# can u say CHROME????



## steelheadBob (Jul 6, 2004)

me and ruminator went out the other day and hit three differant rivers, with only seen 4 caught(that includes one of mine) out of well over 300 hundred fish of "miles" walked. We threw everything from spawn sacks to single egg patterns to suckerspawn to jigs and to differant style spoons with 5 colors used. We threw everything i had in my vest..... ""But the water was really hot and 10 times gin clear"".... they didnt want n e thing as soon as the sun came up. I ended up getting one on the chagrin in the last hour of fishing and lost it at the bank..... Heres a couple of photos of some pods. Just wait till we get some rain Jim, Its on....


----------



## RiverRunner88 (Jun 15, 2006)

great pics! the rains on its way!!!! i cant wait especially with pics like that!!!!


----------



## liquidsoap (Oct 22, 2005)

Nice pics!
It rainned a bit here today wish it was more, but the cold and rain is on its way!!!


----------



## MSmith2004 (Sep 12, 2006)

That actually makes me a feel a lot better. I saw a good 15 and I couldn't buy a bite. Thought it was something that I was doing.
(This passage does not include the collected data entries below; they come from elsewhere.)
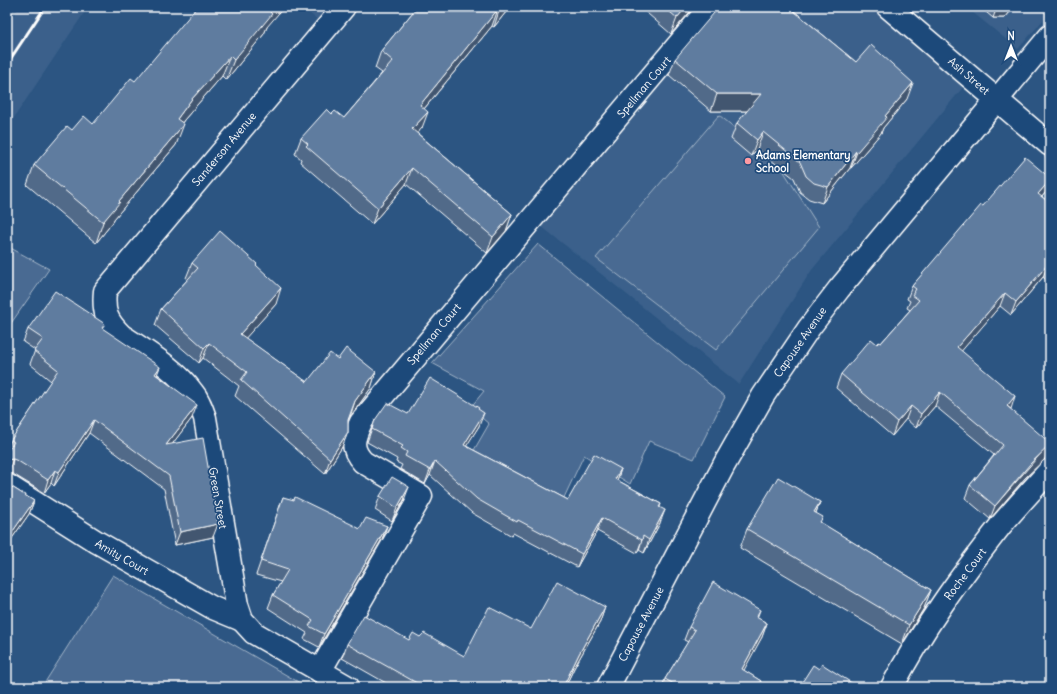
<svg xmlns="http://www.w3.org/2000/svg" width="1057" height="694" font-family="Delius,sans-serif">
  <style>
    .built { fill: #3b618b }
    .green { fill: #486b92; stroke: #a4b5c8 }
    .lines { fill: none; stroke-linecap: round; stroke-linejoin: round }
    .minor-casing { stroke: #fff; stroke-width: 25 }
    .minor { stroke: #1f4a7a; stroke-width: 22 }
    .rail { stroke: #fff; stroke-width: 3 }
    .wall { fill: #516b89; stroke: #fff }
    .shaded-wall { fill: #42576f; stroke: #fff }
    .building { fill: #5e7c9f; stroke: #fff }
    .poi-dot { fill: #ff9aa2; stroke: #1f4a7a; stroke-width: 1.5 }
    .labels { text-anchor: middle; stroke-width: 3.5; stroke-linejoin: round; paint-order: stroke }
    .street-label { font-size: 11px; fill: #fff; stroke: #1f4a7a }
    .poi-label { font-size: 11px; font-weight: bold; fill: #fff; stroke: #1f4a7a; text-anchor: start }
  </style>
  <rect width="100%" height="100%" fill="#2c5582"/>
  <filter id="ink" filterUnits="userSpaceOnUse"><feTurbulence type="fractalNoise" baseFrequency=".025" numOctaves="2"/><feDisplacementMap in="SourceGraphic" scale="8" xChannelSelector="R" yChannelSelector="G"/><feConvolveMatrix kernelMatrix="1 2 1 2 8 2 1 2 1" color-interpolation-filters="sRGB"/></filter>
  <g filter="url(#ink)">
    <g class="built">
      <path d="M19 7H88L7 128V26Z"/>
      <path d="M301 7H327L317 19Z"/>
      <path d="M722 7H869L964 86 811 271 739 384 541 226Z"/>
      <path d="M966 7H1050V12L1018 49Z"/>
    </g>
    <g class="green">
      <path d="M719 115 779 164 819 227 716 350 596 258Z"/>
      <path d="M538 244 725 397 694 459 649 441 630 484 584 455 561 504 470 457 489 424 470 408 484 391 432 363Z"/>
      <path d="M7 246 49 269 7 329Z"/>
      <path d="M113 575 307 687H42Z"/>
    </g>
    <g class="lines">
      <defs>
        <g id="minor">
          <path d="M344 7 105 291C103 312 106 320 121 335 146 352 175 368 193 393 199 400 202 409 205 418L237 605 242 620 254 633 348 687"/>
          <path d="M888 7 1050 145"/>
          <path d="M7 485 97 542 213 608 242 620"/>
          <path d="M320 671 421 496 363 462C350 448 353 439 361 422L710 7"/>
          <path d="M608 687 724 465 763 396 809 328 839 289 1050 36"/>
          <path d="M892 687C922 629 961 576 1001 525 1017 506 1034 488 1050 470"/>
        </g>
      </defs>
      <use href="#minor" class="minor-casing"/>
      <use href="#minor" class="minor"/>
      <path class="rail" d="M7 64 45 7"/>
    </g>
    <g class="wall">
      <path d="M417 7H510L494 27 492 26 424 109 422 128 417 133 512 214 506 231 487 253 406 184 372 224 300 162 301 159 295 154 301 138 332 114 344 118 382 73 375 68 381 51Z"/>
      <path d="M640 7H694L671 34Z"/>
      <path d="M980 7H1014L1005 18H993Z"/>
      <path d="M793 10 856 62 907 99 883 128 881 133 851 168H850L822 203 809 199 800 192 794 178 757 149 751 156 731 139 737 123 747 111H711L669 75 675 59Z"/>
      <path d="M267 27 264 34 226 80 222 76 184 120 182 123 176 145 114 219 113 222 96 243 27 185 34 165 72 130 93 124Z"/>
      <path d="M1046 192 1042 197 1050 203V283L1043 277 1011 315 1000 306 961 351 1010 409 1050 445 1045 459 1025 478 990 519 965 498 970 485 994 455 935 406 916 428 906 419 892 436 836 388 841 374 877 344 881 343 910 310 907 308 910 301 907 299 912 286 983 206Z"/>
      <path d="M192 263 257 266 276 304 245 338 307 382 338 359 376 372 371 388 350 417 348 420V432L342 447 325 474 235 396 239 386 203 358 199 363 155 325 161 309 187 280 186 278Z"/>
      <path d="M28 329H103L157 375 192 418 172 444 213 537 175 545 164 489 89 433 54 486 51 483 44 493 13 474 8 473 7 452 11 440 51 381 30 364 35 350 23 342Z"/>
      <path d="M478 409 479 426 466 446 568 500 621 469 617 480 661 504 660 507V523L644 553 639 550 637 553 597 531 577 567 513 533 512 536 472 513 430 475 425 484 400 469 402 465 396 462 397 459 367 442 375 420 408 414Z"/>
      <path d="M7 484 34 501 29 514 8 544H7Z"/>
      <path d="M380 496 404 500 392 521 375 510Z"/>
      <path d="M283 497 360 529 387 526 382 539 319 647 304 639 307 633 268 608 273 595 281 582 256 575Z"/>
      <path d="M820 502 816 513 821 523 931 590 924 608 902 644 740 548 747 529Z"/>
      <path d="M605 607 600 622 574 668 565 687H393L342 658 347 644 409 640 420 637 464 656 531 629Z"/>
      <path d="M760 610 757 618 767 623 762 637 743 670 761 681 759 687H662L665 679 688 642 684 640 689 627Z"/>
    </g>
    <g class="shaded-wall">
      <path d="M274 7H284L267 27 264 34 226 80 234 60Z"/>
      <path d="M502 7H510L494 27 499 11Z"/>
      <path d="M686 7H694L671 34 677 18Z"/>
      <path d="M789 7H796L783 23Z"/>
      <path d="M997 7H1014L1005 18H993Z"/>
      <path d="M498 9 492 26 414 121 420 105Z"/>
      <path d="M230 56 222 76 184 120 170 139 177 119 191 100Z"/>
      <path d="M913 83 907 99 883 128 881 133 851 168 857 152 885 116Z"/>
      <path d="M717 94H761L755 111H711Z"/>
      <path d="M428 112 422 128 406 146 412 129Z"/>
      <path d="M184 124 176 145 114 219 113 222 96 243 103 222 119 201Z"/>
      <path d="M763 132 757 149 751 156 757 140Z"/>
      <path d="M856 151 850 168 822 203 828 187Z"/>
      <path d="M412 168 406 184 372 224 378 208Z"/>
      <path d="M1050 180 1046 192 1033 207 1038 194Z"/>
      <path d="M512 214 506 231 487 253 493 237Z"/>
      <path d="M1048 264 1043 277 1011 315 1016 302Z"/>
      <path d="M281 288 276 304 235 350 240 334Z"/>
      <path d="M1005 293 1000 306 953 361 957 347Z"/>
      <path d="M209 343 203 358 199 363 204 348Z"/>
      <path d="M160 367 155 380V374Z"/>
      <path d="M376 372 371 388 350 417 355 401Z"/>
      <path d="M940 392 935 406 916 428 921 414Z"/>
      <path d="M1015 396 1011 409 1007 406Z"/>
      <path d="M197 405 192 418 161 459 166 445Z"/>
      <path d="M911 406 906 419 892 436 897 422Z"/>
      <path d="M484 413 479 426 459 458 464 445Z"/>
      <path d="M94 420 89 433 54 486 59 472Z"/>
      <path d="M348 432 342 447 325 474 330 459Z"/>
      <path d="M1050 443 1048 447 1050 445 1045 459 1025 478 990 519 995 506Z"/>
      <path d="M13 459 8 473H7V460Z"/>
      <path d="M435 461 430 475 425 484 430 470Z"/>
      <path d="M621 469 616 483 615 479Z"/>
      <path d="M55 470 51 483 44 493 48 480Z"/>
      <path d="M409 487 404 500 392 521 397 508Z"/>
      <path d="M34 501 29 514 8 544 13 531Z"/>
      <path d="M820 502 813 520 814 512Z"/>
      <path d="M665 510 660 523 644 553 649 540Z"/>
      <path d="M602 518 597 531 577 567 582 554Z"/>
      <path d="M218 524 213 537 175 545 180 532Z"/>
      <path d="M387 526 382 539 319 647 324 634Z"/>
      <path d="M643 536 639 550 637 553 642 540Z"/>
      <path d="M931 590 924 608 902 644 909 625Z"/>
      <path d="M605 607 600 622 574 668 565 687H563L579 654Z"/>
      <path d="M767 623 762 637 737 683 742 669Z"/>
    </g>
    <g class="building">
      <path d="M197 7H274L270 12 272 14 234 60 230 56 191 100 177 119 184 124 119 201 120 202 103 222 34 165 67 126 72 130 84 116 93 124 131 78 135 81Z"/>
      <path d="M417 7H502L499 11 498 9 420 105 428 112 412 129 512 214 493 237 412 168 378 208 306 146 308 144 301 138 327 109 332 114 335 111 344 118 393 61 381 51Z"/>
      <path d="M664 7H686L677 18Z"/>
      <path d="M719 7H789L856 62 871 45 913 83 885 116 887 117 857 152 856 151 828 187 814 183 806 176 800 162 763 132 757 140 737 123 761 94H717L675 59Z"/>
      <path d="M1025 157 1050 178V180L1038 194 1050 203V265L1048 264 1016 302 1005 293 957 347 1015 396 1007 406 1050 443 1049 444 1050 445 1030 464 995 506 970 485 1003 445 940 392 921 414 911 406 897 422 841 374 871 339 877 344 879 342 881 343 919 300 912 295 916 289 912 286 981 205 983 206Z"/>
      <path d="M220 231 257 264 256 265 281 288 240 334 307 382 330 353 338 359 346 348 376 372 355 401 348 420V432L330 459 241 380 247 372 209 343 204 348 161 309 198 268 192 263Z"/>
      <path d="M55 291 105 324 102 328 160 367 155 374 197 405 166 445 203 438 218 524 180 532 169 476 94 420 59 472 55 470 48 480 18 461 13 459 7 460V452L14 442 11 440 58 370 34 351 43 339 28 329Z"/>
      <path d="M430 378 479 408 478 409 484 413 464 445 568 500 594 454 621 469 615 479 661 504 659 507 665 510 649 540 643 536 642 540 602 518 582 554 518 520 517 522 477 499 435 461 430 470 405 456 407 452 401 448 403 446 372 429 375 420 387 403 408 414Z"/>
      <path d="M392 477 409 487 397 508 380 496Z"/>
      <path d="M778 477 820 502 814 512 823 517 820 522 931 590 909 625 747 529Z"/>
      <path d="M7 484 34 501 13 531 7 527Z"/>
      <path d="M283 497 294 500 295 497 353 525 360 529 366 518 387 526 324 634 309 626 313 620 273 595 288 570 261 561Z"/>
      <path d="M557 581 605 607 579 654 563 687H447L439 682 436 687H424L347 644 364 615 409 640 413 633 420 637 424 633 464 656 489 607 531 629Z"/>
      <path d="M713 582 760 610 756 617 767 623 742 669 761 681 757 687H679L665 679 695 630 689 627Z"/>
      <path d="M822 664 858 687H799L813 665 819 669Z"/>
    </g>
  </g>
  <circle class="poi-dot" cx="748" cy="161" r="4"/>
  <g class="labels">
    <g class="street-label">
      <text transform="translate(969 76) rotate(41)" y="4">Ash Street</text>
      <text transform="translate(644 87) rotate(-50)" y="4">Spellman Court</text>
      <text transform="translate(224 149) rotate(-50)" y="4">Sanderson Avenue</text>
      <text transform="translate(434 334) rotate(-50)" y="4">Spellman Court</text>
      <text transform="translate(800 342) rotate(-55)" y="4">Capouse Avenue</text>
      <text transform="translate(218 498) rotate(80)" y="4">Green Street</text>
      <text transform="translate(122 557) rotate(30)" y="4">Amity Court</text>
      <text transform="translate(965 574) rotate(-53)" y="4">Roche Court</text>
      <text transform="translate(641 624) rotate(-62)" y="4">Capouse Avenue</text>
    </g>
    <g class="poi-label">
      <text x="756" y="159">Adams Elementary<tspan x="756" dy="13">School</tspan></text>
    </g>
  </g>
  <rect width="1057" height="694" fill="none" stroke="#1f4a7a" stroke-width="24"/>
  <rect x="12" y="12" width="1033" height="670" fill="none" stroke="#fff" stroke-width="1.5" filter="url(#ink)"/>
  <g transform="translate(1011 46)" stroke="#1f4a7a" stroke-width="3" paint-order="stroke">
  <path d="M0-3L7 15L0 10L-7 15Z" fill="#ffffff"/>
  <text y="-6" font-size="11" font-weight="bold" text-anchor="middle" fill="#ffffff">N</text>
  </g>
</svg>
Sucks they aren't biting but gives me a bit of a confidence boost.


----------



## peple of the perch (Sep 13, 2004)

OOOOOOoo me want.  its suppost to rain all week, so choose your wepons.


----------



## Brian.Smith (May 18, 2006)

Cool pics can't wait to get up North, I was planing on coming up Monday but had to go to WV. I am thinking i'll be up Thursday.


----------



## AnthHol (Jul 24, 2007)

if you have the choice i would check with someone on here before coming thursday. the water is extremely low and the fish are holding and not biting. they are calling for rain until thursday but i would make sure that happens before making a trip up.


----------



## KSUFLASH (Apr 14, 2004)

Now that is some fish porn for ya!!!! Great photos of the pods of fish.
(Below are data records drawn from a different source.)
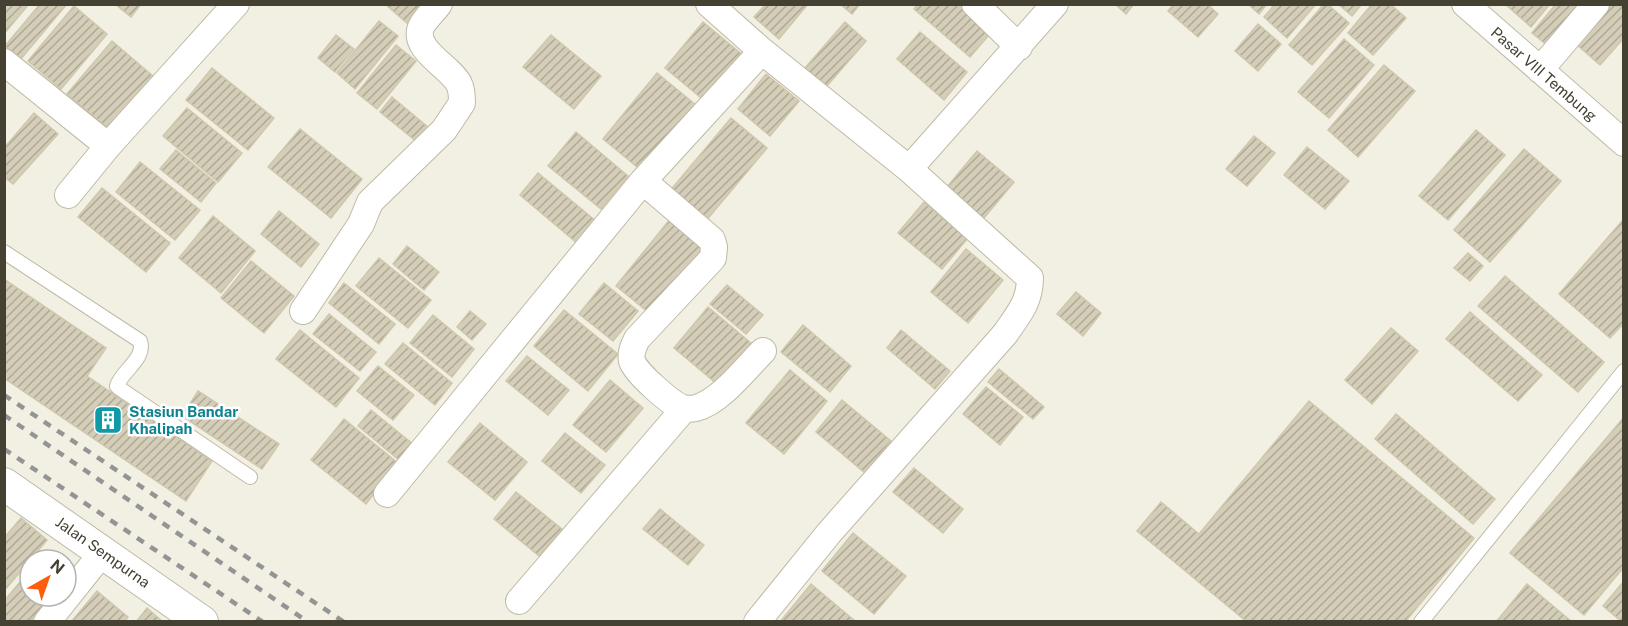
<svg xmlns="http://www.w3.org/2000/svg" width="1628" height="626" viewBox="0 0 1628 626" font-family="'Public Sans',sans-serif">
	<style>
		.building { fill: url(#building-hatch); stroke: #cfc7ac; stroke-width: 1.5 }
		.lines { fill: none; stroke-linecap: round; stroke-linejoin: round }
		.service-casing { stroke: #bebaa6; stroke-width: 16 }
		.minor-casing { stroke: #bebaa6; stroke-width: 28 }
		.tertiary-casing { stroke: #bebaa6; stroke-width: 34 }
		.service { stroke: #fff; stroke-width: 14 }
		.minor { stroke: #fff; stroke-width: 26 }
		.tertiary { stroke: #fff; stroke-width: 32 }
		.rail { stroke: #949494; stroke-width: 4.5; stroke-dasharray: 8 8; stroke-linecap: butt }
		.labels { text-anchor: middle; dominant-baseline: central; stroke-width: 5; stroke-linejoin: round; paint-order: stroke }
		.street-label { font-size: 15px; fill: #444133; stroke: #fff }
		.culture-label { font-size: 15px; font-weight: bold; fill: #0d838f; stroke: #fff; text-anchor: start }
	</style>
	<defs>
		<pattern id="building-hatch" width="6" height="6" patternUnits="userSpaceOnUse" patternTransform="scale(1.5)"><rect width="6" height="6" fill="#d4ceb9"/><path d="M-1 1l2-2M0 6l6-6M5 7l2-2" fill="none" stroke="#aea997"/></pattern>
	</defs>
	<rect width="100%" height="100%" fill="#f2f0e3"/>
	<path class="building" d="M4,4H29L4,34Z
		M40,4H67L20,60L5,46Z
		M115,4H141L131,17Z
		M385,4H424L408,24Z
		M766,4H808L779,39L754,17Z
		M840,4H860L852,14Z
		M918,4H968L995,28L970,57L914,9Z
		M1115,4H1134L1126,14Z
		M1174,4H1207L1218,14L1198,37L1168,11Z
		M1248,4H1267L1259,14Z
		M1275,4H1316L1287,38L1264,17Z
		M1324,4H1327L1349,23L1312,65L1289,45Z
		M1338,4H1362L1352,16Z
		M1372,4H1390L1406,18L1373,55L1348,33Z
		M1505,4H1550L1531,27Z
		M1556,4H1593L1553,50L1532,33Z
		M1609,4H1624V38L1600,65L1576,44Z
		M74,6L107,34L61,89L28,61Z
		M379,21L398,36L355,89L337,73Z
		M703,22L744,56L706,102L665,68Z
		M845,22L866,41L826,87L805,68Z
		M1258,24L1281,44L1258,71L1235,51Z
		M920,32L967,72L944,100L897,59Z
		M336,35L354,49L335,72L318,58Z
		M551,35L601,76L574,109L523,67Z
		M1344,39L1374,65L1329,118L1298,92Z
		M112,41L153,76L109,129L67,94Z
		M396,45L416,61L377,109L357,93Z
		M1384,65L1415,91L1358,157L1328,130Z
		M212,68L274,118L248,150L186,100Z
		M657,73L696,105L642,171L603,139Z
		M766,74L799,101L770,136L738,109Z
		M392,97L434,132L422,146L380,112Z
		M187,108L242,153L218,182L163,136Z
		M34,113L58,134L13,184L4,177V148Z
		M731,118L767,148L705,222L669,192Z
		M300,129L362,179L331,218L268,167Z
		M1476,130L1505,155L1448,220L1419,196Z
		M576,132L628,176L601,209L548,166Z
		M1254,136L1275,153L1247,186L1226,169Z
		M1307,147L1349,181L1325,209L1284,175Z
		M1524,149L1561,181L1490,262L1454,230Z
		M176,150L216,183L201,202L160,169Z
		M977,151L1014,182L979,224L942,193Z
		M140,162L200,210L175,240L116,192Z
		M538,173L596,221L578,244L520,195Z
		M102,188L170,243L146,272L78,217Z
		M924,202L967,239L942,269L898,233Z
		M279,211L319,244L301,267L261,234Z
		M213,216L255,251L221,293L179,258Z
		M671,218L709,248L654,317L616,286Z
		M1622,221L1624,223V323L1610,338L1559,294Z
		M407,246L439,272L424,290L393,264Z
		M966,249L1003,280L968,323L931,292Z
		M1468,253L1483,266L1470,281L1454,268Z
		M379,258L431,300L408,328L356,286Z
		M251,261L294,296L264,333L221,298Z
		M1505,276L1604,362L1578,392L1478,306Z
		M4,279L106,348L87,376L212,461L186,501L4,378Z
		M344,283L395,324L379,344L329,303Z
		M604,283L638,311L613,341L579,314Z
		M727,285L763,315L746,334L710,304Z
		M1076,292L1101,313L1083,336L1057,314Z
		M708,307L751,343L717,384L674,348Z
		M564,310L618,354L588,391L534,346Z
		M470,311L486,324L472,340L457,327Z
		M1470,312L1542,375L1518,401L1446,339Z
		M329,314L376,352L360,371L313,334Z
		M433,315L474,349L452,377L410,343Z
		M803,325L851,366L830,392L781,352Z
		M1391,328L1418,351L1372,404L1345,380Z
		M300,330L359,378L336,407L276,359Z
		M901,330L950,371L935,389L887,348Z
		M403,343L452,383L435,405L385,364Z
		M527,356L569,390L548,415L506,381Z
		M378,366L414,395L393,420L357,391Z
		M999,369L1044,407L1033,419L988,382Z
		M790,370L827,401L784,454L746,423Z
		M610,380L643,408L606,452L573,425Z
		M986,387L1023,417L1000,445L963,414Z
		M198,391L279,444L262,469L182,416Z
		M842,400L891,441L865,473L816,432Z
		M1309,401L1474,538L1405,622H1247L1137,531L1161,502L1199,534Z
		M371,410L413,444L399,460L358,426Z
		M1396,414L1495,499L1473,524L1375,439Z
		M1624,417V567L1584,615L1510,553Z
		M344,419L398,463L366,504L311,460Z
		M480,423L527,462L495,500L448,462Z
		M565,433L605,465L581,493L542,461Z
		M914,468L963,509L943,533L893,492Z
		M516,492L562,529L539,556L494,519Z
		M660,509L704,545L688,565L643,529Z
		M21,518L47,540L4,591V538Z
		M853,533L906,576L874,614L822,571Z
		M30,570V596H51L30,622H4V601Z
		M1624,581V622H1622L1603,606Z
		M811,584L855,621L854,622H780Z
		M1527,584L1572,622H1496Z
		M97,591L128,617L124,622H71Z
		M147,608L163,622H136Z"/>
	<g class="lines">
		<g class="service-casing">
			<path id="service" d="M4,252L140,341C146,359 122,370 117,386L119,388L250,477
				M1421,622L1624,371"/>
		</g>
		<g class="minor-casing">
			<path id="minor" d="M709,4L762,51L909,169L1030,278C1030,302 1018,315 1005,334L829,533L757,622
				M975,4L1019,47
				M1465,4L1624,143
				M4,62L108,146
				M1540,70L1596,4
				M909,169L1055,4
				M643,181L712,240L714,247L713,258L637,339C634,345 630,353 632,361C636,373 671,404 683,408C686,409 693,409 696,408C720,402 746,368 763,351
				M68,195L108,146L236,4
				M303,311L361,224L370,202L444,130L462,103C462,98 462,90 459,84C451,67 412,50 421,27C424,20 434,11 439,4
				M387,494L643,181L762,51
				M519,601L684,409
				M47,622L103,552"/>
		</g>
		<g class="tertiary-casing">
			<path id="tertiary" d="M4,484L202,622"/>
		</g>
		<use href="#service" class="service"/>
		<use href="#minor" class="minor"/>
		<use href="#tertiary" class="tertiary"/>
		<path class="rail" d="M4,395L344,622
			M4,415L308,622
			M4,449L263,622"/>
	</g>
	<defs>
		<g id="building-square" transform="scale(1.5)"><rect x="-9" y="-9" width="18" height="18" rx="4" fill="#0f9aa8" stroke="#fff"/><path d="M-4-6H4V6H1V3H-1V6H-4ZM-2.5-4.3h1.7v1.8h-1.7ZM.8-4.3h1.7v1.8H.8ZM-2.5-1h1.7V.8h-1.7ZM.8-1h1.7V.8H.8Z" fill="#fff"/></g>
	</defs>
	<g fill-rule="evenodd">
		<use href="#building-square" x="108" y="420"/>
	</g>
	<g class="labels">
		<g class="street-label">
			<text transform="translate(1544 74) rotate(41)">Pasar VIII Tembung</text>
			<text transform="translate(103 552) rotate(35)">Jalan Sempurna</text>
		</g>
		<g class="culture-label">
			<text x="129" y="411">Stasiun Bandar<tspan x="129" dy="17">Khalipah</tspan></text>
		</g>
	</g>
	<rect width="1628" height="626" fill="none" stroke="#444133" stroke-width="12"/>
	<g transform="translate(48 578) rotate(40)"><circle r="28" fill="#ffffff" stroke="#b4b3ad" stroke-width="1.5"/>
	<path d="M0-4.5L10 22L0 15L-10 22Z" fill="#ff5c0e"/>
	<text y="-9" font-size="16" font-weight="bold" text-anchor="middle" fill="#444133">N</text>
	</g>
</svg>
flash-------------------------out


----------



## Ruminator (Apr 6, 2004)

You said that right Bob! 

I had a great time out with Bob. :B

It was the first time I have ever been on a river outside of a boat and I totally enjoyed all of it. And he's not exagerating about how many fish we eyeballed. For a first-timer all of it was just amazing! 

Thanks Bob.


If you are having difficulty seeing the fish guys, just put on your *polarized sunglasses*. WOOT!  

.


----------



## steelheadBob (Jul 6, 2004)

KSUFLASH said:


> Now that is some fish porn for ya!!!! Great photos of the pods of fish.
> 
> flash-------------------------out


i have a great photo of to hens making out, but i think ill keep that one in my pocket for the high water daysLOLOL


----------



## liquidsoap (Oct 22, 2005)

steelheadBob said:


> i have a great photo of to hens making out, but i think ill keep that one in my pocket for the high water daysLOLOL


LOL!!! Nice!!
Hey??? why is it all sticky???


----------



## peple of the perch (Sep 13, 2004)

because he just got done tying egg sacks.


----------



## WISH IT WAS YOU (Jul 25, 2006)

thoose are some sweet pic omg i have tp wow good job at least we know their are some good fish in the river


----------